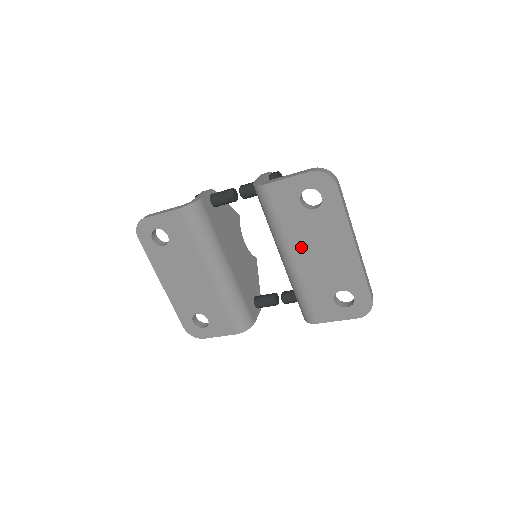
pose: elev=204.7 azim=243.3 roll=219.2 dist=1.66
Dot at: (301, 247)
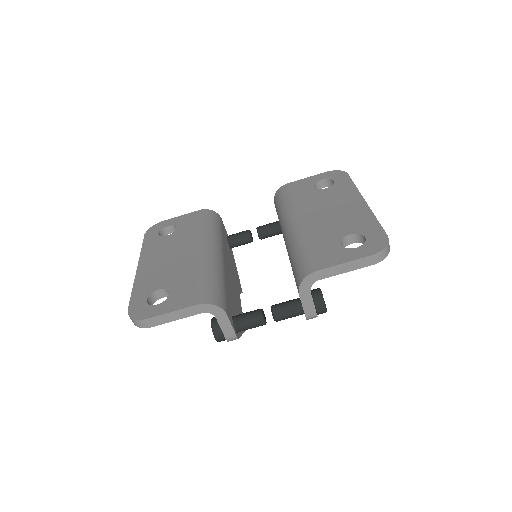
Dot at: (309, 211)
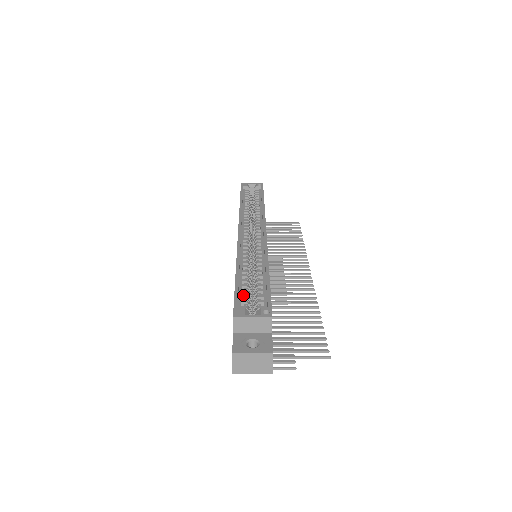
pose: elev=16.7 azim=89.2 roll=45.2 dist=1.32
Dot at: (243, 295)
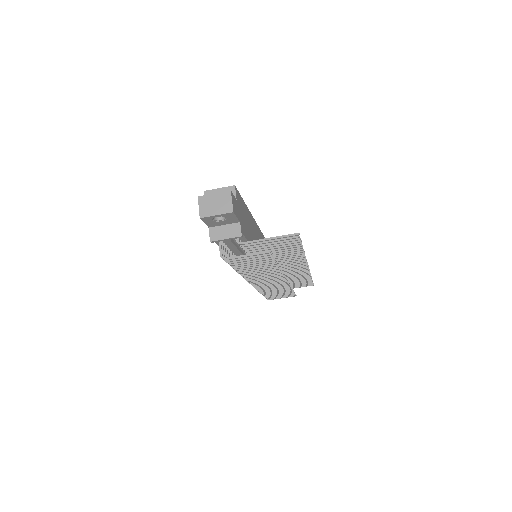
Dot at: occluded
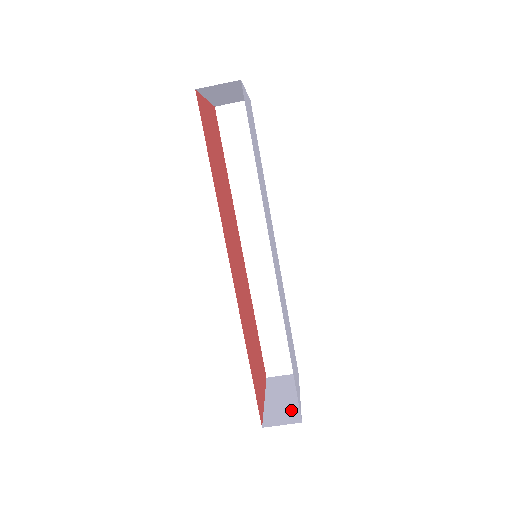
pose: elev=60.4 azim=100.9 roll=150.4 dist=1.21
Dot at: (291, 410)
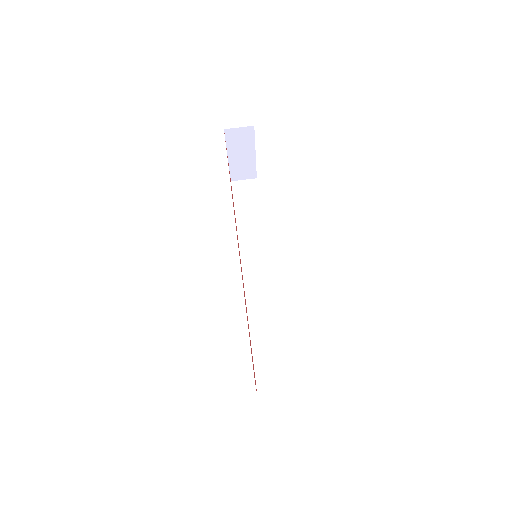
Dot at: occluded
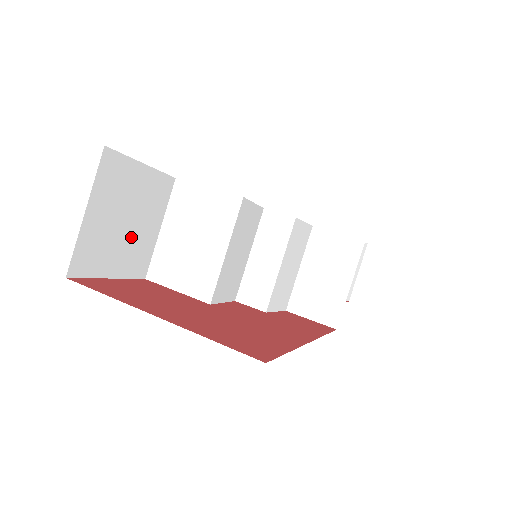
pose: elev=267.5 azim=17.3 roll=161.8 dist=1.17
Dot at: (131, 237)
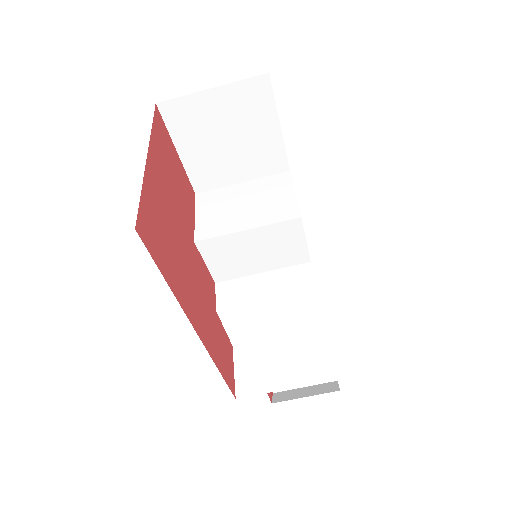
Dot at: (219, 153)
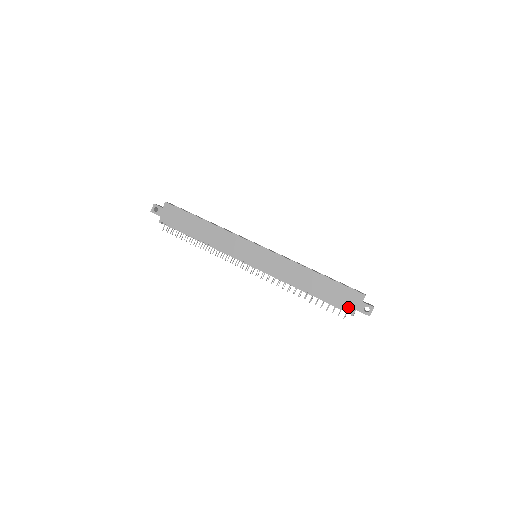
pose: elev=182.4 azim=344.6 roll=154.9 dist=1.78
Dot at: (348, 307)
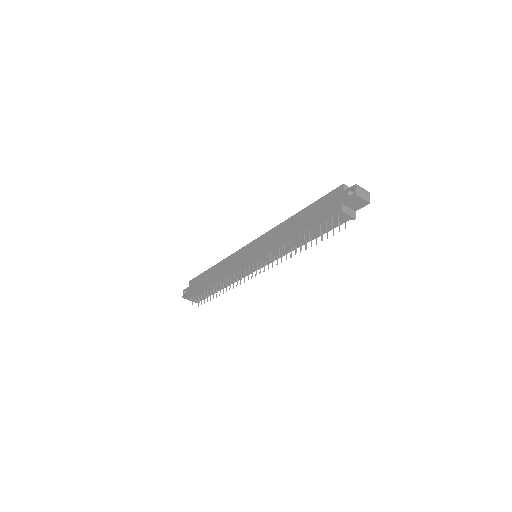
Dot at: (334, 209)
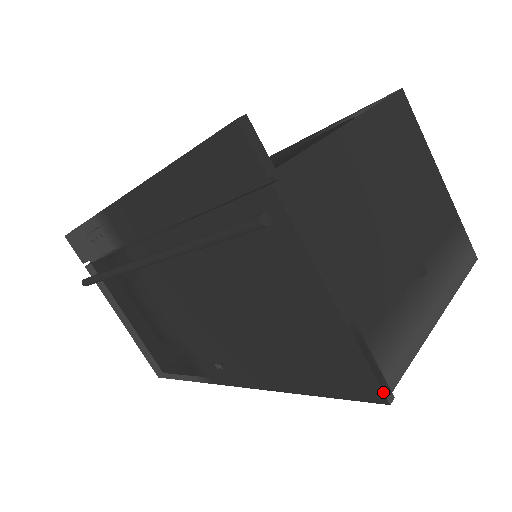
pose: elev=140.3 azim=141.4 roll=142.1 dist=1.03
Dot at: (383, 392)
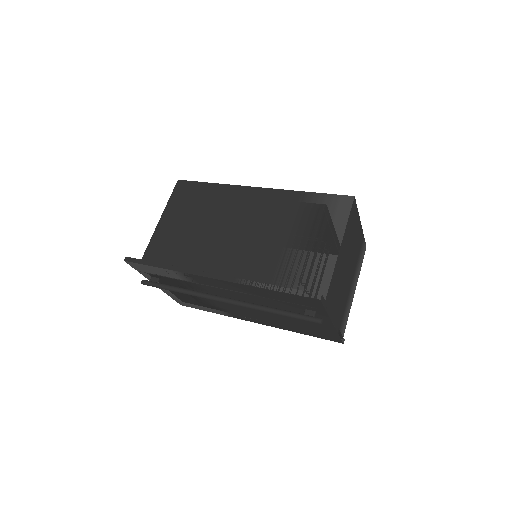
Dot at: (343, 342)
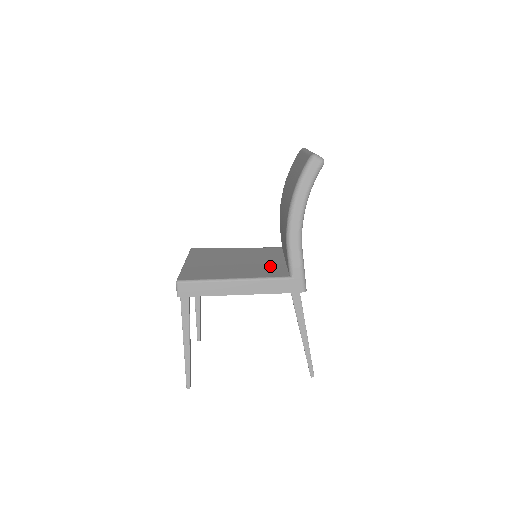
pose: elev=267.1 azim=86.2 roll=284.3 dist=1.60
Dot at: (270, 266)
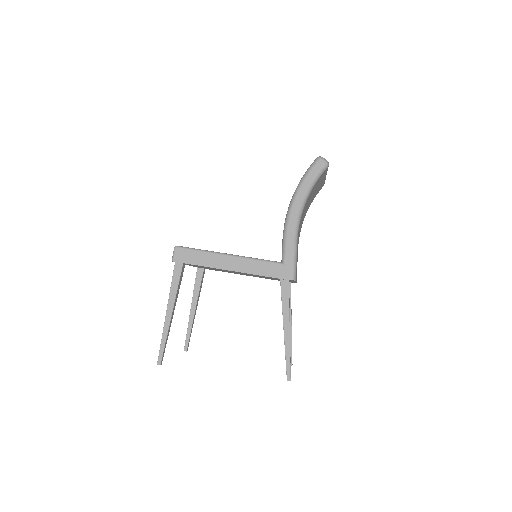
Dot at: occluded
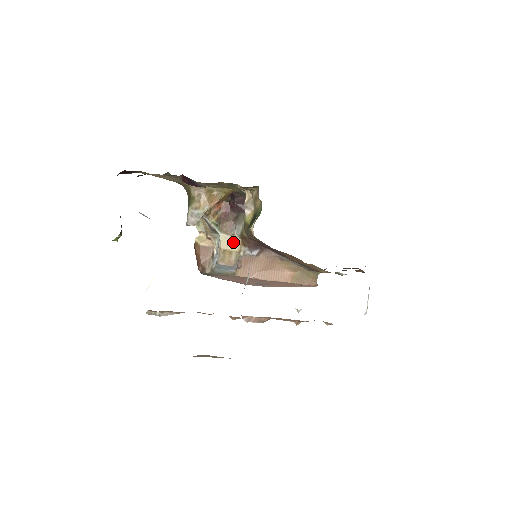
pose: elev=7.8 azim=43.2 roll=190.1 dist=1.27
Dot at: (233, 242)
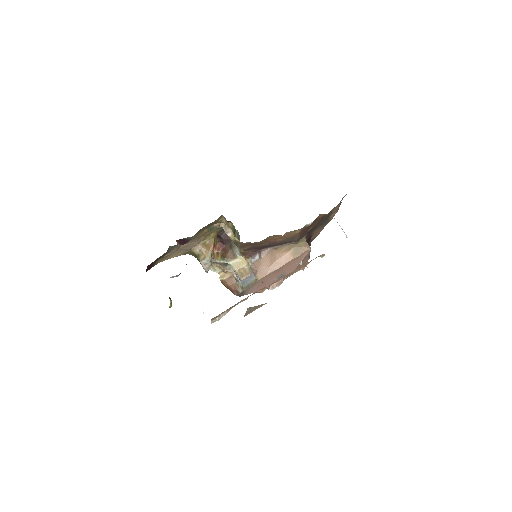
Dot at: (240, 261)
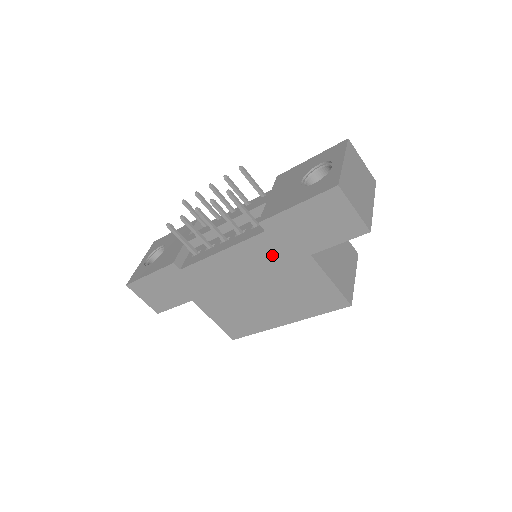
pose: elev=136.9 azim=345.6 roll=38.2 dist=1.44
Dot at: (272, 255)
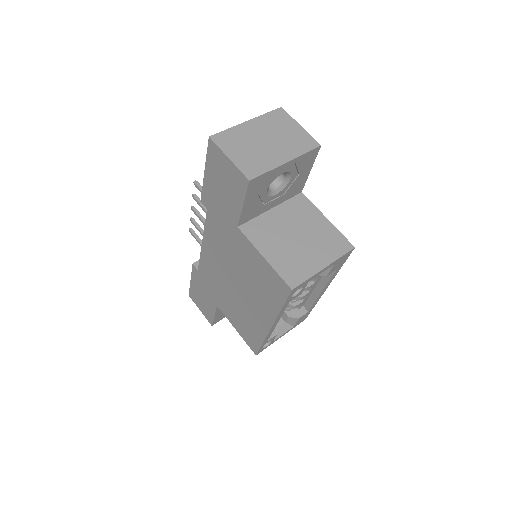
Dot at: (222, 236)
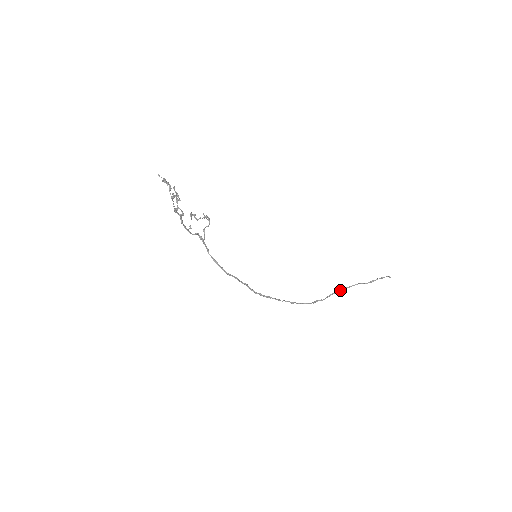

◆ STATED EXERCISE:
Please collect every line of the material above that contains the string "dist", treating uppercase and lowercase as different.

◆ RESULT OF THE TASK:
pose: elev=204.7 azim=243.3 roll=219.2 dist=1.66
pose: elev=16.7 azim=89.2 roll=45.2 dist=1.32
pose: elev=60.4 azim=100.9 roll=150.4 dist=1.21
pose: elev=267.5 azim=17.3 roll=161.8 dist=1.17
pose: elev=182.4 azim=344.6 roll=154.9 dist=1.78
pose: elev=140.3 azim=141.4 roll=142.1 dist=1.03
pose: elev=267.1 azim=86.2 roll=284.3 dist=1.60
pose: elev=7.8 azim=43.2 roll=190.1 dist=1.27
pose: elev=136.9 azim=345.6 roll=38.2 dist=1.44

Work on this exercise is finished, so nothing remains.